From an investment and lending perspective, the sector remains highly liquid. Prime logistics assets, supported by long-term lease agreements and strong covenants, continue to attract domestic and international capital interest. The improving availability of debt is enhancing transaction viability, particularly for stabilised assets and selective development opportunities where pre-lets or clear leasing strategies are in place. As borrowing costs continue to ease, logistics is expected to remain a core allocation for institutional investors.
Offices: a bifurcated recovery
Prime Central London offices
Best-in-class, ESG-compliant offices in prime central London locations are benefitting from a notable flight to quality. Occupiers are favouring amenity-rich, sustainable spaces as it supports talent attraction and retention. Constrained supply of new Grade-A space is providing additional support.
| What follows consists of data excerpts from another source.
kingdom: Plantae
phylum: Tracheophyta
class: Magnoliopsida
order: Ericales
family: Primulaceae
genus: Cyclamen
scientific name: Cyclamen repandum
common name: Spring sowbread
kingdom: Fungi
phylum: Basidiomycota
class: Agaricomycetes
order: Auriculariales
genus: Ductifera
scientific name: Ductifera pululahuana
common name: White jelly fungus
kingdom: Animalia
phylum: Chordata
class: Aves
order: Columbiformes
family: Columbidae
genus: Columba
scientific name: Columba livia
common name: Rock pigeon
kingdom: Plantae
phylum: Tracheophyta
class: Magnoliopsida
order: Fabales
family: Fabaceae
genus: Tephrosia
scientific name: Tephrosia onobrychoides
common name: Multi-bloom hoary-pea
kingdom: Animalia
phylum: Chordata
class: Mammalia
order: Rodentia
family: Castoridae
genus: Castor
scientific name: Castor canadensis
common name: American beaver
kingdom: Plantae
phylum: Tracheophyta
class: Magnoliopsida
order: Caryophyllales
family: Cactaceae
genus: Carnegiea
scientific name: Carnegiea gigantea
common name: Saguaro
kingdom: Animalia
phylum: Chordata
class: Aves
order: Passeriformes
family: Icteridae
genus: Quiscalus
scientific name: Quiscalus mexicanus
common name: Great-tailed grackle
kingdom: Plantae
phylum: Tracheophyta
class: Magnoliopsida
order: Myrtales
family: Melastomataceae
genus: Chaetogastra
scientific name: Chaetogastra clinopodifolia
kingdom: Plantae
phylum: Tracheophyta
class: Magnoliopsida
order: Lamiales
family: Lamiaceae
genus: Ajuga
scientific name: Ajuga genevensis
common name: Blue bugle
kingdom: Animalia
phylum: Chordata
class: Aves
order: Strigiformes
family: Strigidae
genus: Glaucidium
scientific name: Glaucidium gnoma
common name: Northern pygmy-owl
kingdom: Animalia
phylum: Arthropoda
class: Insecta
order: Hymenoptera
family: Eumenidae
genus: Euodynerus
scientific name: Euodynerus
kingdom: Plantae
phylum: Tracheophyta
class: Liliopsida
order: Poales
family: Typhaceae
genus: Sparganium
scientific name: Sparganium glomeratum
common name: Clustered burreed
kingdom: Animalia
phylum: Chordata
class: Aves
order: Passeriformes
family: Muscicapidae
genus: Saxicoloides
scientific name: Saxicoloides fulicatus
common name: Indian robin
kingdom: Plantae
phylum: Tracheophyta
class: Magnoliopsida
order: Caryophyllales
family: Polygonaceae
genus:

Investor interest is picking up, particularly for prime assets with refurbishment potential. This is consistent with our recent research which found that 46% of global investors are prioritising refurbishment or repositioning strategies over new development.
Improving financing conditions and increased pricing clarity are supporting renewed deal flow. However, secondary and non-compliant stock continues to face structural headwinds.
Prime regional offices
Acute shortages of Grade-A space and thin development pipelines have supported strong rental growth in the prime regional office market, including Manchester and Bristol where rents have increased by 6–10% per annum. Robust occupier demand, boosted by a strong professional services ecosystem outside London and an ongoing flight-to-quality continues to favour modern, well-specified buildings.
Looking ahead
Positive sector-specific dynamics point to a stabilising commercial real estate market, supported by easing financial conditions and improved liquidity. While uncertainty remains, there has been a clear shift in overall sentiment. For well-capitalised investors and developers, the next phase of the cycle presents some attractive opportunities.
With deep sector expertise, a strong balance sheet and the ability to structure and syndicate innovative loan solutions, Investec is well positioned to support clients as this recovery continues gains momentum.